The oscillation period is approximately $T \approx 2\tau_a \ln\left(\frac{w_I + b}{w_I - b}\right)$when $w_I > b$. The duty cycle (fraction of time each half is active) can be modulated by asymmetric drive $I_{\text{ext}}$, explaining how descending signals from motor cortex control locomotion speed and gait.

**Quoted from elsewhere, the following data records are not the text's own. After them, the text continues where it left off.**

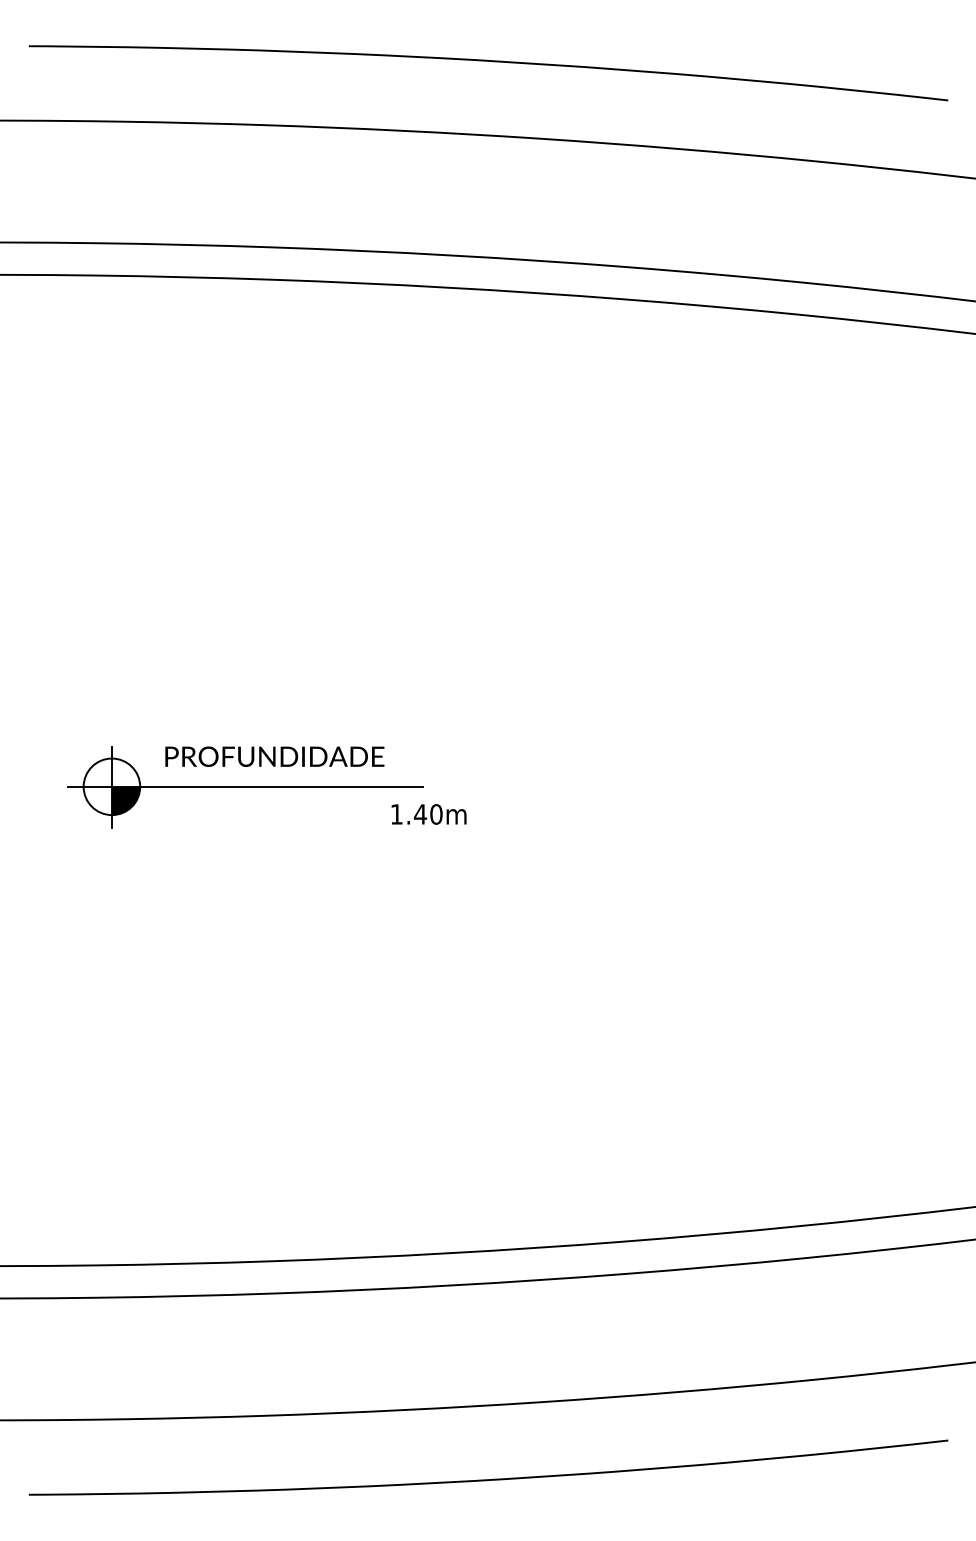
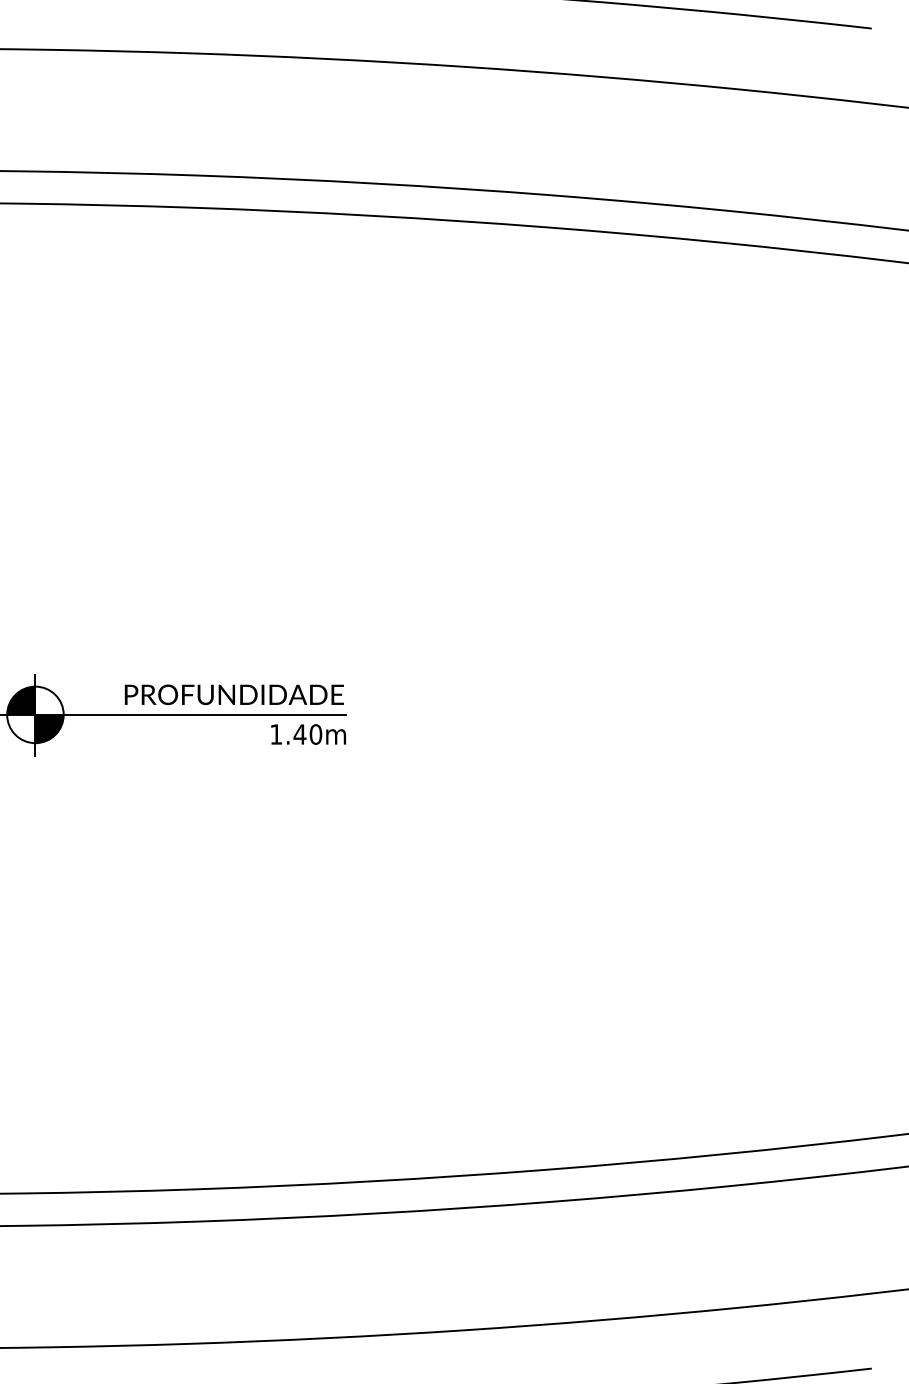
text: (274, 756) -> (234, 694), moved
fill: (97, 772) -> (21, 700), added
text: (428, 814) -> (308, 734), moved

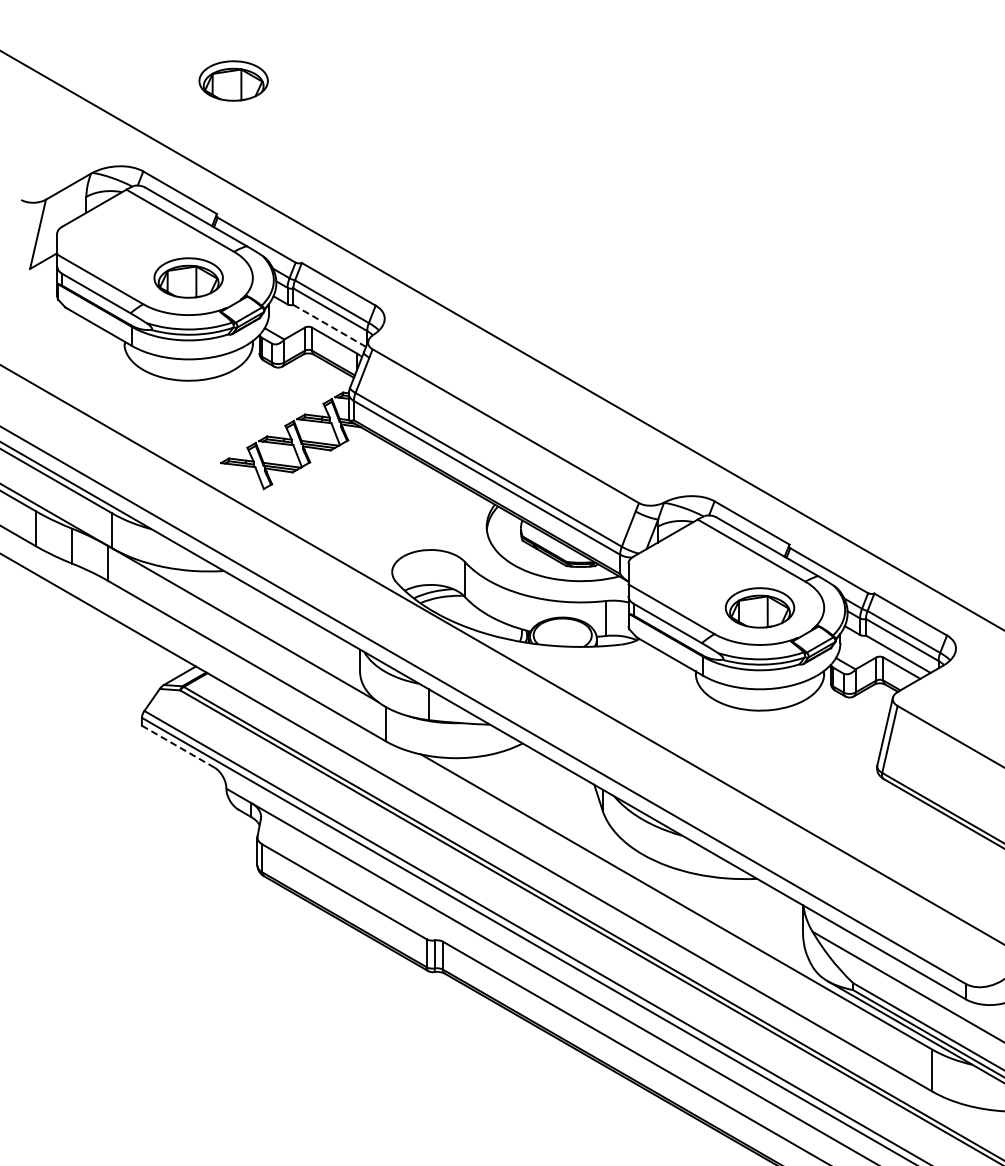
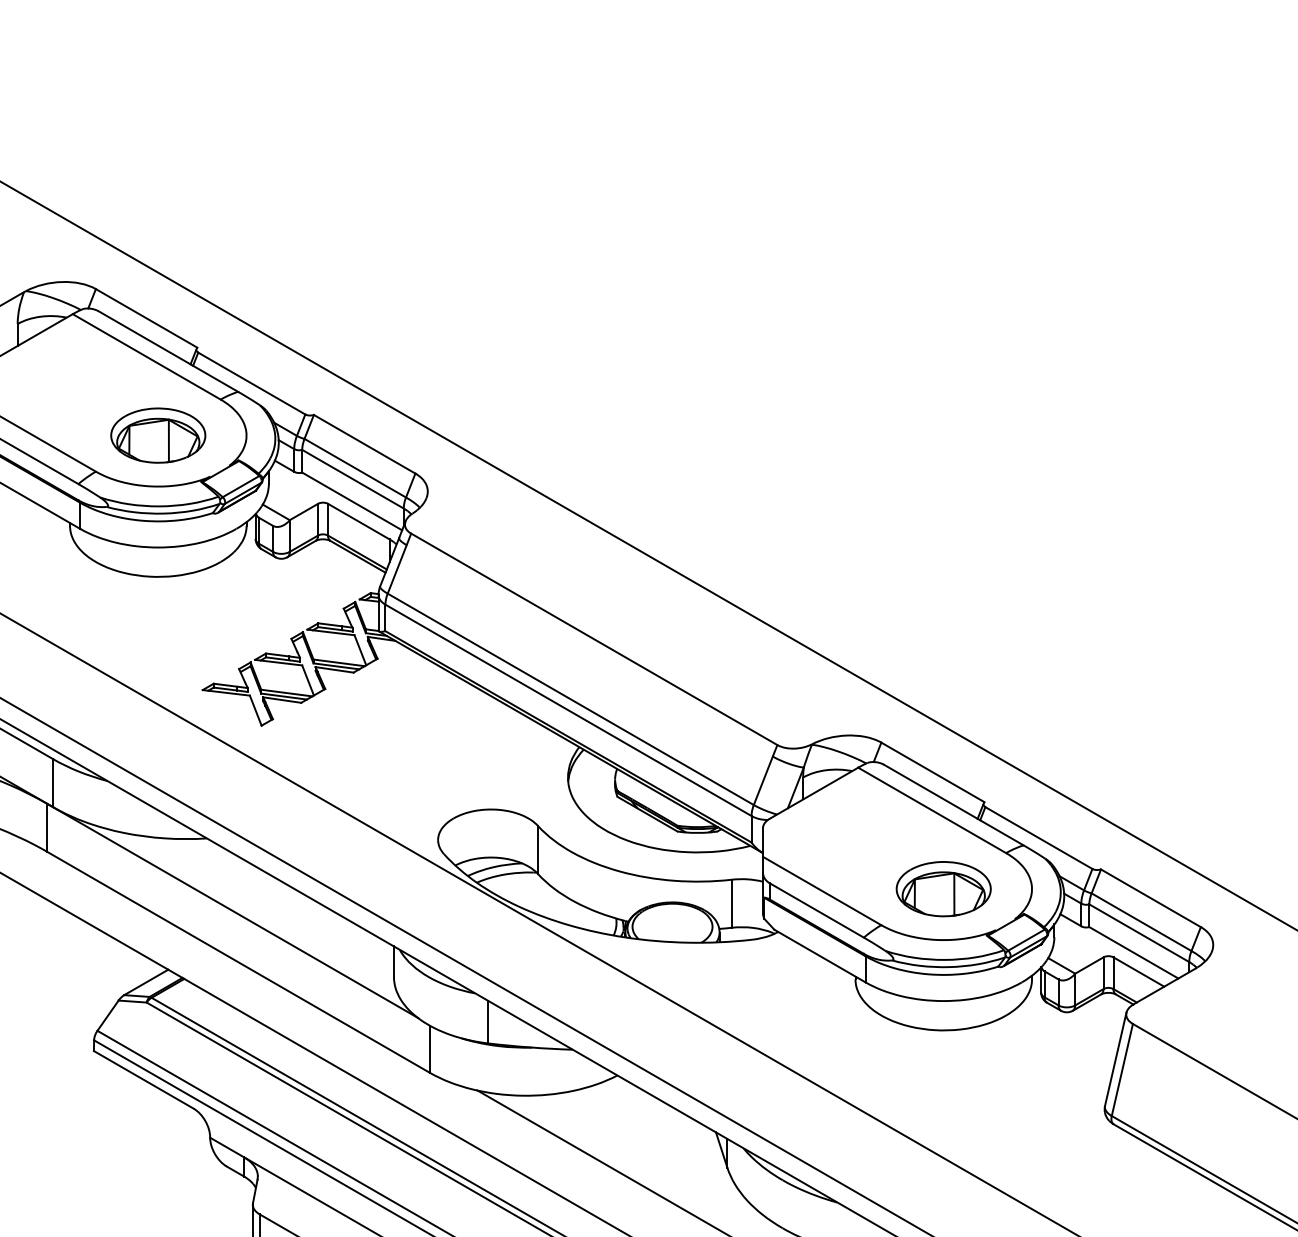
part: (233, 80) -> (219, 164), removed
line: (329, 325) -> (351, 500), dashed -> solid
line: (178, 746) -> (144, 1079), dashed -> solid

Derivation 5: Optimal Feedback Control of Reaching

Todorov and Jordan (2002) proposed that the motor system implements optimal feedback control, minimizing a cost function that trades off accuracy and effort. For a reaching movement with state $\mathbf{x}$ (position, velocity) and control $\mathbf{u}$ (muscle forces):

$$J = \mathbf{x}(T)^T \mathbf{Q}_f \mathbf{x}(T) + \int_0^T \left[\mathbf{x}^T \mathbf{Q} \mathbf{x} + \mathbf{u}^T \mathbf{R} \mathbf{u}\right] dt$$

subject to linear dynamics $\dot{\mathbf{x}} = \mathbf{A}\mathbf{x} + \mathbf{B}\mathbf{u} + \text{noise}$. The optimal controller is:

$$\mathbf{u}^*(t) = -\mathbf{R}^{-1}\mathbf{B}^T \mathbf{P}(t) \hat{\mathbf{x}}(t)$$

where $\mathbf{P}(t)$ satisfies the Riccati equation and $\hat{\mathbf{x}}$ is the Kalman-filtered state estimate. A key prediction is the "minimum intervention principle": the controller only corrects deviations that affect task performance, allowing variability in task-irrelevant dimensions. This explains the observed structure of movement variability in reaching and grasping.